● Your task
The result should be an exact copy of the data, free of pictures.

● Document images with source code
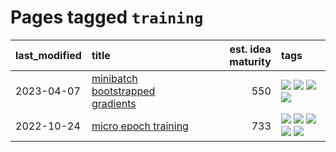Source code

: # Pages tagged `training`

|last_modified|title|est. idea maturity|tags
|:---|:---|---:|:---|
|2023-04-07|[minibatch bootstrapped gradients](../minibatch-bootstrapped-gradients.md)|550|[![](https://img.shields.io/badge/tag-experimental-c4fb38)](../tags/experimental.md) [![](https://img.shields.io/badge/tag-optimization-b5ec2c)](../tags/optimization.md) [![](https://img.shields.io/badge/tag-training-be4650)](../tags/training.md) [![](https://img.shields.io/badge/tag-wip-12f6d5)](../tags/wip.md)|
|2022-10-24|[micro epoch training](../micro-epoch.md)|733|[![](https://img.shields.io/badge/tag-augmentation-dafbc7)](../tags/augmentation.md) [![](https://img.shields.io/badge/tag-dataset-752fd7)](../tags/dataset.md) [![](https://img.shields.io/badge/tag-heuristics-7064e0)](../tags/heuristics.md) [![](https://img.shields.io/badge/tag-tooling-92ab1c)](../tags/tooling.md) [![](https://img.shields.io/badge/tag-training-be4650)](../tags/training.md)|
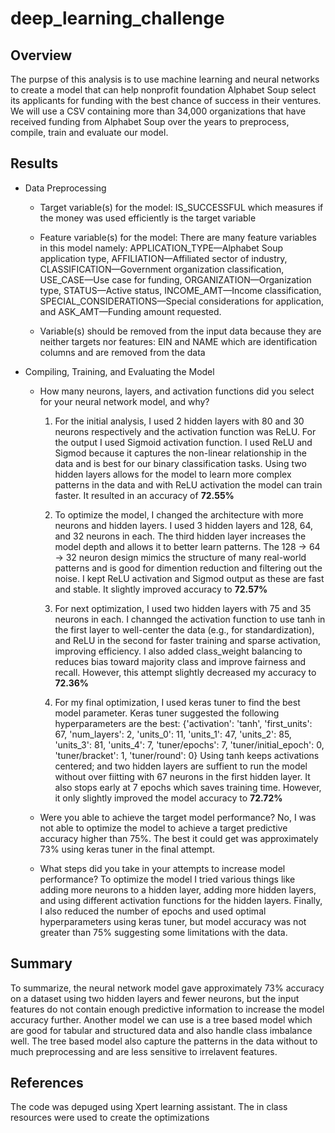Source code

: # deep_learning_challenge

## Overview

The purpse of this analysis is to use machine learning and neural networks to create a model that can help nonprofit foundation Alphabet Soup select its applicants for funding with the best chance of success in their ventures. We will use a CSV containing more than 34,000 organizations that have received funding from Alphabet Soup over the years to preprocess, compile, train and evaluate our model.

## Results

* Data Preprocessing
  * Target variable(s) for the model:
     IS_SUCCESSFUL which measures if the money was used efficiently is the target variable
    
  * Feature variable(s) for the model:
   There are many feature variables in this model namely: APPLICATION_TYPE—Alphabet Soup application type, AFFILIATION—Affiliated sector of industry, CLASSIFICATION—Government organization classification, USE_CASE—Use case for funding, ORGANIZATION—Organization type, STATUS—Active status, INCOME_AMT—Income classification, SPECIAL_CONSIDERATIONS—Special considerations for application, and ASK_AMT—Funding amount requested.
 
  * Variable(s) should be removed from the input data because they are neither targets nor features:
    EIN and NAME which are identification columns and are removed from the data 

* Compiling, Training, and Evaluating the Model

  * How many neurons, layers, and activation functions did you select for your neural network model, and why?
    1. For the initial analysis, I used 2 hidden layers with 80 and 30 neurons respectively and the activation function was ReLU. For the output I used Sigmoid activation function. I used ReLU and Sigmod because it captures the non-linear relationship in the data and is best for our binary classification tasks. Using two hidden layers allows for the model to learn more complex patterns in the data and with ReLU activation the model can train faster.
       It resulted in an accuracy of **72.55%**
       
    3. To optimize the model, I changed the architecture with more neurons and hidden layers. I used 3 hidden layers and 128, 64, and 32 neurons in each. The third hidden layer increases the model depth and allows it to better learn patterns. The 128 → 64 → 32 neuron design mimics the structure of many real-world patterns and is good for dimention reduction and filtering out the noise. I kept ReLU activation and Sigmod output as these are fast and stable.
       It slightly improved accuracy to **72.57%**
   
    5. For next optimization, I used two hidden layers with 75 and 35 neurons in each. I channged the activation function to use tanh in the first layer to well-center the data (e.g., for standardization), and ReLU in the second for faster training and sparse activation, improving efficiency. I also added class_weight balancing to reduces bias toward majority class and improve fairness and recall.
       However, this attempt slightly decreased my accuracy to **72.36%**
   
    7. For my final optimization, I used keras tuner to find the best model parameter. Keras tuner suggested the following hyperparameters are the best: {'activation': 'tanh',
 'first_units': 67,
 'num_layers': 2,
 'units_0': 11,
 'units_1': 47,
 'units_2': 85,
 'units_3': 81,
 'units_4': 7,
 'tuner/epochs': 7,
 'tuner/initial_epoch': 0,
 'tuner/bracket': 1,
 'tuner/round': 0}
   Using tanh keeps activations centered; and two hidden layers are suffient to run the model without over fiitting with 67 neurons in the first hidden layer. It also stops early at 7 epochs which saves training time.
However, it only slightly improved the model accuracy to **72.72%**
   

  * Were you able to achieve the target model performance?
    No, I was not able to optimize the model to achieve a target predictive accuracy higher than 75%. The best it could get was approximately 73% using keras tuner in the final attempt.

    
  * What steps did you take in your attempts to increase model performance?
    To optimize the model I tried various things like adding more neurons to a hidden layer, adding more hidden layers, and using different activation functions for the hidden layers. Finally, I also reduced the number of epochs and used optimal hyperparameters using keras tuner, but model accuracy was not greater than 75% suggesting some limitations with the data.

## Summary

To summarize, the neural network model gave approximately 73% accuracy on a dataset using two hidden layers and fewer neurons, but the input features do not contain enough predictive information to increase the model accuracy further.
Another model we can use is a tree based model which are good for tabular and structured data and also handle class imbalance well. The tree based model also capture the patterns in the data without to much preprocessing and are less sensitive to irrelavent features.

## References
The code was depuged using Xpert learning assistant. The in class resources were used to create the optimizations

● Task solution
Source code

: # Pages tagged `training`

|last_modified|title|est. idea maturity|tags
|:---|:---|---:|:---|
|2023-04-07|[minibatch bootstrapped gradients](../minibatch-bootstrapped-gradients.md)|550|[![](https://img.shields.io/badge/tag-experimental-c4fb38)](../tags/experimental.md) [![](https://img.shields.io/badge/tag-optimization-b5ec2c)](../tags/optimization.md) [![](https://img.shields.io/badge/tag-training-be4650)](../tags/training.md) [![](https://img.shields.io/badge/tag-wip-12f6d5)](../tags/wip.md)|
|2022-10-24|[micro epoch training](../micro-epoch.md)|733|[![](https://img.shields.io/badge/tag-augmentation-dafbc7)](../tags/augmentation.md) [![](https://img.shields.io/badge/tag-dataset-752fd7)](../tags/dataset.md) [![](https://img.shields.io/badge/tag-heuristics-7064e0)](../tags/heuristics.md) [![](https://img.shields.io/badge/tag-tooling-92ab1c)](../tags/tooling.md) [![](https://img.shields.io/badge/tag-training-be4650)](../tags/training.md)|
Source code

: # deep_learning_challenge

## Overview

The purpse of this analysis is to use machine learning and neural networks to create a model that can help nonprofit foundation Alphabet Soup select its applicants for funding with the best chance of success in their ventures. We will use a CSV containing more than 34,000 organizations that have received funding from Alphabet Soup over the years to preprocess, compile, train and evaluate our model.

## Results

* Data Preprocessing
  * Target variable(s) for the model:
     IS_SUCCESSFUL which measures if the money was used efficiently is the target variable
    
  * Feature variable(s) for the model:
   There are many feature variables in this model namely: APPLICATION_TYPE—Alphabet Soup application type, AFFILIATION—Affiliated sector of industry, CLASSIFICATION—Government organization classification, USE_CASE—Use case for funding, ORGANIZATION—Organization type, STATUS—Active status, INCOME_AMT—Income classification, SPECIAL_CONSIDERATIONS—Special considerations for application, and ASK_AMT—Funding amount requested.
 
  * Variable(s) should be removed from the input data because they are neither targets nor features:
    EIN and NAME which are identification columns and are removed from the data 

* Compiling, Training, and Evaluating the Model

  * How many neurons, layers, and activation functions did you select for your neural network model, and why?
    1. For the initial analysis, I used 2 hidden layers with 80 and 30 neurons respectively and the activation function was ReLU. For the output I used Sigmoid activation function. I used ReLU and Sigmod because it captures the non-linear relationship in the data and is best for our binary classification tasks. Using two hidden layers allows for the model to learn more complex patterns in the data and with ReLU activation the model can train faster.
       It resulted in an accuracy of **72.55%**
       
    3. To optimize the model, I changed the architecture with more neurons and hidden layers. I used 3 hidden layers and 128, 64, and 32 neurons in each. The third hidden layer increases the model depth and allows it to better learn patterns. The 128 → 64 → 32 neuron design mimics the structure of many real-world patterns and is good for dimention reduction and filtering out the noise. I kept ReLU activation and Sigmod output as these are fast and stable.
       It slightly improved accuracy to **72.57%**
   
    5. For next optimization, I used two hidden layers with 75 and 35 neurons in each. I channged the activation function to use tanh in the first layer to well-center the data (e.g., for standardization), and ReLU in the second for faster training and sparse activation, improving efficiency. I also added class_weight balancing to reduces bias toward majority class and improve fairness and recall.
       However, this attempt slightly decreased my accuracy to **72.36%**
   
    7. For my final optimization, I used keras tuner to find the best model parameter. Keras tuner suggested the following hyperparameters are the best: {'activation': 'tanh',
 'first_units': 67,
 'num_layers': 2,
 'units_0': 11,
 'units_1': 47,
 'units_2': 85,
 'units_3': 81,
 'units_4': 7,
 'tuner/epochs': 7,
 'tuner/initial_epoch': 0,
 'tuner/bracket': 1,
 'tuner/round': 0}
   Using tanh keeps activations centered; and two hidden layers are suffient to run the model without over fiitting with 67 neurons in the first hidden layer. It also stops early at 7 epochs which saves training time.
However, it only slightly improved the model accuracy to **72.72%**
   

  * Were you able to achieve the target model performance?
    No, I was not able to optimize the model to achieve a target predictive accuracy higher than 75%. The best it could get was approximately 73% using keras tuner in the final attempt.

    
  * What steps did you take in your attempts to increase model performance?
    To optimize the model I tried various things like adding more neurons to a hidden layer, adding more hidden layers, and using different activation functions for the hidden layers. Finally, I also reduced the number of epochs and used optimal hyperparameters using keras tuner, but model accuracy was not greater than 75% suggesting some limitations with the data.

## Summary

To summarize, the neural network model gave approximately 73% accuracy on a dataset using two hidden layers and fewer neurons, but the input features do not contain enough predictive information to increase the model accuracy further.
Another model we can use is a tree based model which are good for tabular and structured data and also handle class imbalance well. The tree based model also capture the patterns in the data without to much preprocessing and are less sensitive to irrelavent features.

## References
The code was depuged using Xpert learning assistant. The in class resources were used to create the optimizations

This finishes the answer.